Task goal:
Return all lines of the listing below that carry the word "with".

Data in this exercise:

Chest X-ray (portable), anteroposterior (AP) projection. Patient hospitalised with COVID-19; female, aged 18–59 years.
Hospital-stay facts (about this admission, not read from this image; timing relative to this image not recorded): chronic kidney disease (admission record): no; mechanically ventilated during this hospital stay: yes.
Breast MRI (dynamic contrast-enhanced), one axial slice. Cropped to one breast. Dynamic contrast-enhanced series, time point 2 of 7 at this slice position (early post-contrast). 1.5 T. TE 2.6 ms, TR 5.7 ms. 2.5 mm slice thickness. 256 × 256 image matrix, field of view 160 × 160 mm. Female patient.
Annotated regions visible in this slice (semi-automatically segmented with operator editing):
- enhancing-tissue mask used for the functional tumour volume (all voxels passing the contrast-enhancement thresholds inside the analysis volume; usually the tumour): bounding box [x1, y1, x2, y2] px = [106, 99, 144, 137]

--

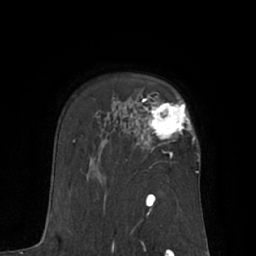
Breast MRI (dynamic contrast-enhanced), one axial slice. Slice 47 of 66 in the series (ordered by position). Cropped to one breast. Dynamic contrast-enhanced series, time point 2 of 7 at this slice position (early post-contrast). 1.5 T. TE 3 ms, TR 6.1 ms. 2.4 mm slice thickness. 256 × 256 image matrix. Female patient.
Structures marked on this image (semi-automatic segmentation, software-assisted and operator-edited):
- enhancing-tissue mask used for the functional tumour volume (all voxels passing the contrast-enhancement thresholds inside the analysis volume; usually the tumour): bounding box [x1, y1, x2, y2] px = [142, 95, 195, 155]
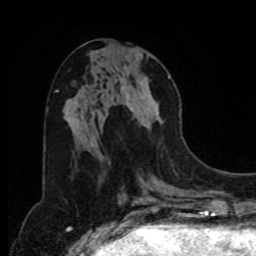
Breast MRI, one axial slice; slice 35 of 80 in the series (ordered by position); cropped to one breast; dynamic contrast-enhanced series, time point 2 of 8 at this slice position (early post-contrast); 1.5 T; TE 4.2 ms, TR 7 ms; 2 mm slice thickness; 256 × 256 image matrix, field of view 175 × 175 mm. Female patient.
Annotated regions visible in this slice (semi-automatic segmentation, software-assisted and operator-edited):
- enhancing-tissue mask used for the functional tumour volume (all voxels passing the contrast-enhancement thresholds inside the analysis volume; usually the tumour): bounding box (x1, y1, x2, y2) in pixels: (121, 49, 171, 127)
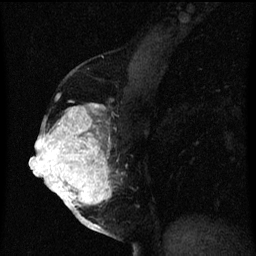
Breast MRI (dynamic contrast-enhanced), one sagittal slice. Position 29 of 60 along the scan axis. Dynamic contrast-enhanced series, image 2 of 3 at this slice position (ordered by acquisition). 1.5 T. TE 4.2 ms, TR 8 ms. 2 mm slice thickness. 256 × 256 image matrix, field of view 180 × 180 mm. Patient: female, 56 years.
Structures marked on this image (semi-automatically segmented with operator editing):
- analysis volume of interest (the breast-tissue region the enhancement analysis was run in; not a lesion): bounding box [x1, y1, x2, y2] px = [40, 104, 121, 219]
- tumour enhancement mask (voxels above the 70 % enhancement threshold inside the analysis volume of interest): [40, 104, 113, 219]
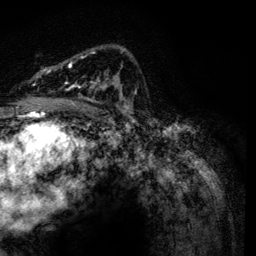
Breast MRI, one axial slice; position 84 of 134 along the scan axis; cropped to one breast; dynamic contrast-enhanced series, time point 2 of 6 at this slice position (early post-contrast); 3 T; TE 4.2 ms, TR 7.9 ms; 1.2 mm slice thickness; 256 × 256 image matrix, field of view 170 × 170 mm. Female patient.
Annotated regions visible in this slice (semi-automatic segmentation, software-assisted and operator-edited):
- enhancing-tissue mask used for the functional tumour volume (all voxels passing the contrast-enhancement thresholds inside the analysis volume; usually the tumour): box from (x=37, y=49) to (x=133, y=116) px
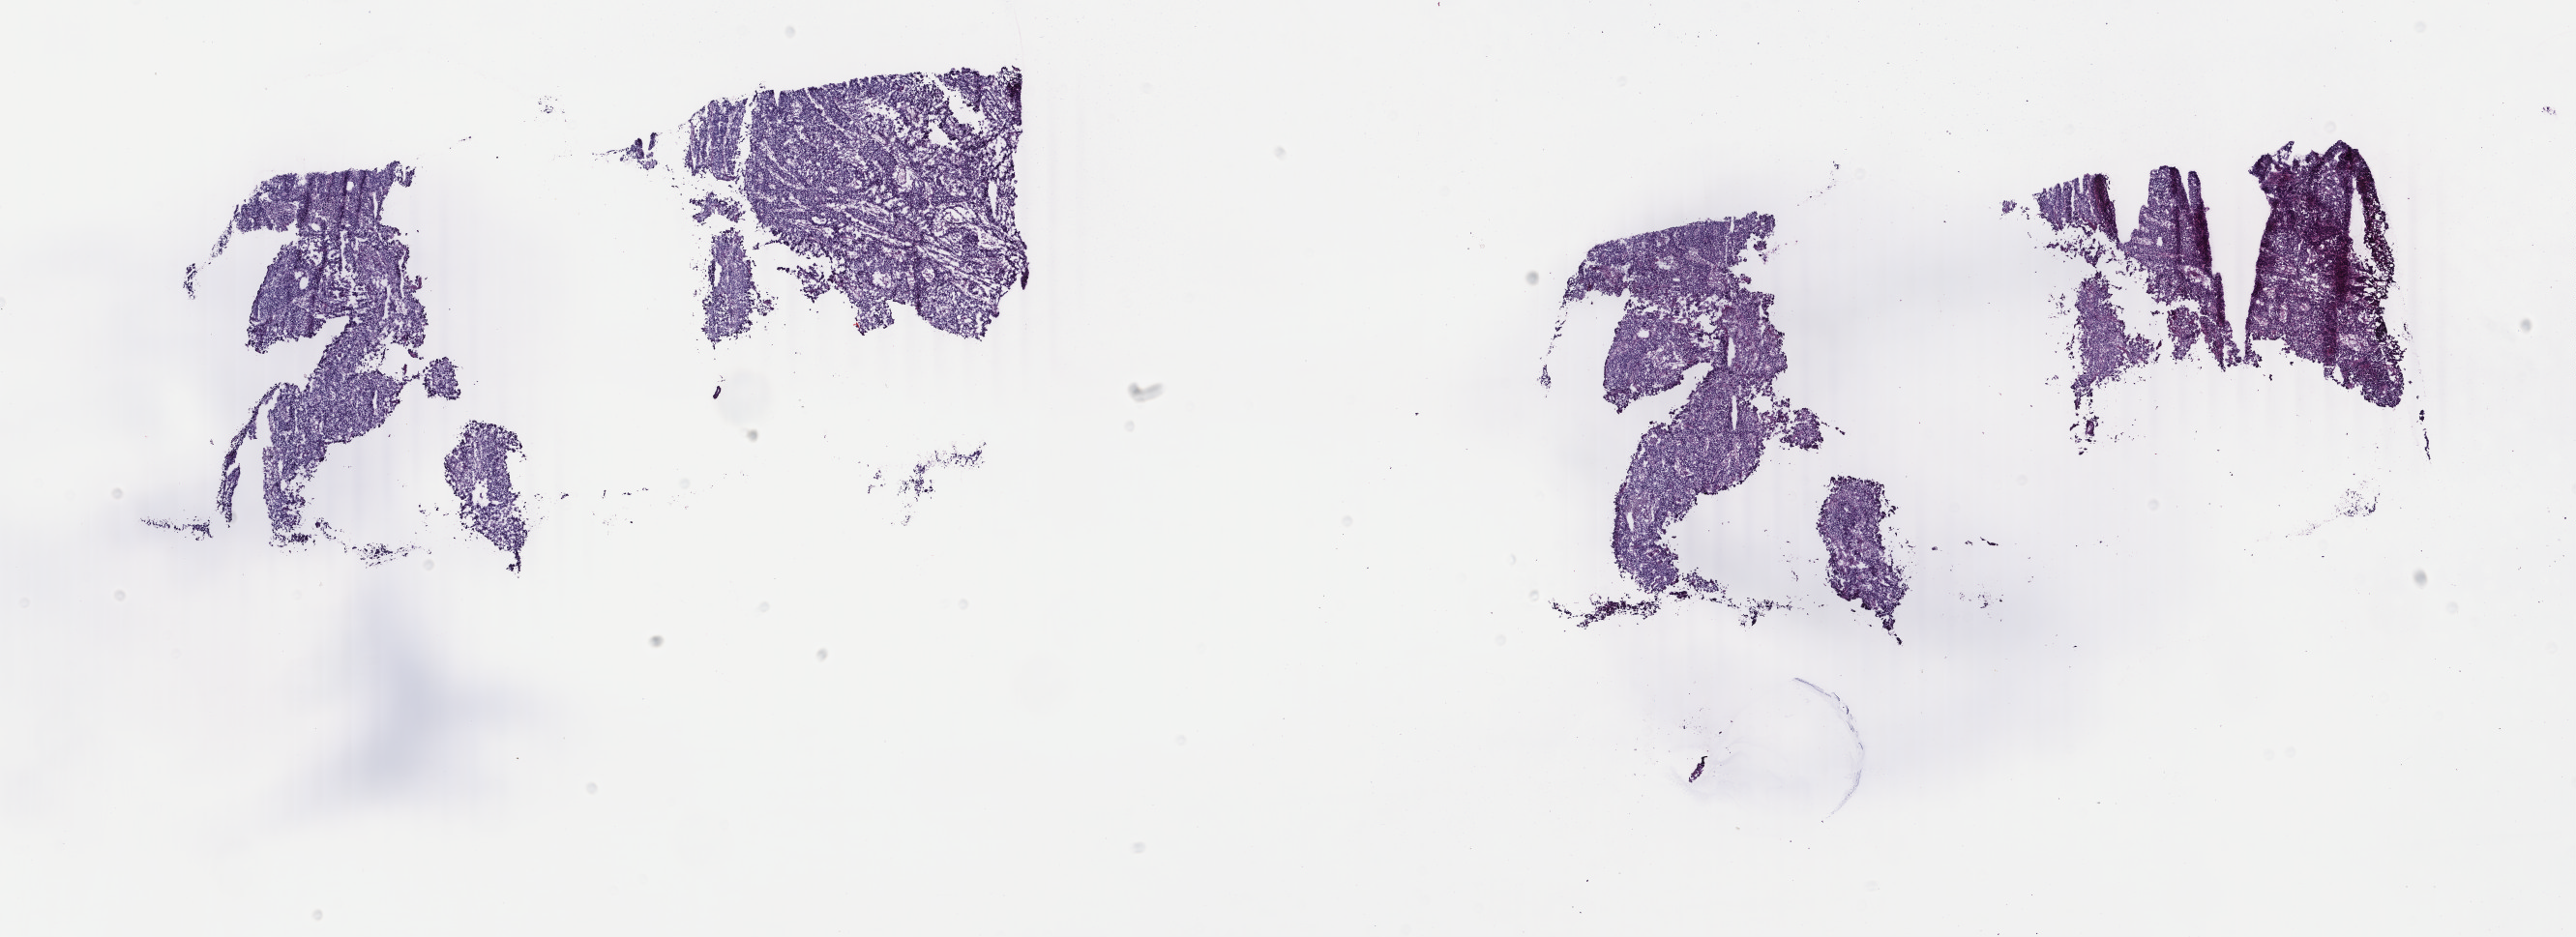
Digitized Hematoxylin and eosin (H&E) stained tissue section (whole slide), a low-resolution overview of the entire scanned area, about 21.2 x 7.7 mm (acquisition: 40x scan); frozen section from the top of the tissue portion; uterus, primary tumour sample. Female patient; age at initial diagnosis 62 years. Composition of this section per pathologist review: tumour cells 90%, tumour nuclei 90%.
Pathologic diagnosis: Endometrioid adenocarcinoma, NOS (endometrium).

Result below:
Chest X-ray (portable), anteroposterior (AP) projection. Patient hospitalised with COVID-19; female, aged 18–59 years.
Annotated regions visible in this slice (semi-automatically segmented with operator editing):
Structures marked on this image (semi-automatically segmented with operator editing):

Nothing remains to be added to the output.